# DIRECTIONS:
Once you find the line containing "desafios contemporâneos. Porém, podemos", output it and every line after it to the end of the records, exactly.

(EXTRACTED RECORDS begins)

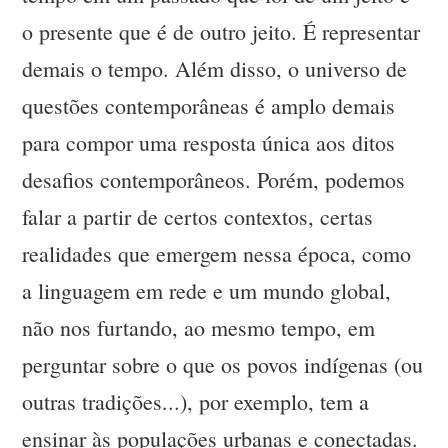
o presente que é de outro jeito. É representar
demais o tempo. Além disso, o universo de
questões contemporâneas é amplo demais
para compor uma resposta única aos ditos
desafios contemporâneos. Porém, podemos
falar a partir de certos contextos, certas
realidades que emergem nessa época, como
a linguagem em rede e um mundo global,
não nos furtando, ao mesmo tempo, em
perguntar sobre o que os povos indígenas (ou
outras tradições...), por exemplo, tem a
ensinar às populações urbanas e conectadas.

(EXTRACTED RECORDS ends)

# EXERCISE RESULT:
desafios contemporâneos. Porém, podemos
falar a partir de certos contextos, certas
realidades que emergem nessa época, como
a linguagem em rede e um mundo global,
não nos furtando, ao mesmo tempo, em
perguntar sobre o que os povos indígenas (ou
outras tradições...), por exemplo, tem a
ensinar às populações urbanas e conectadas.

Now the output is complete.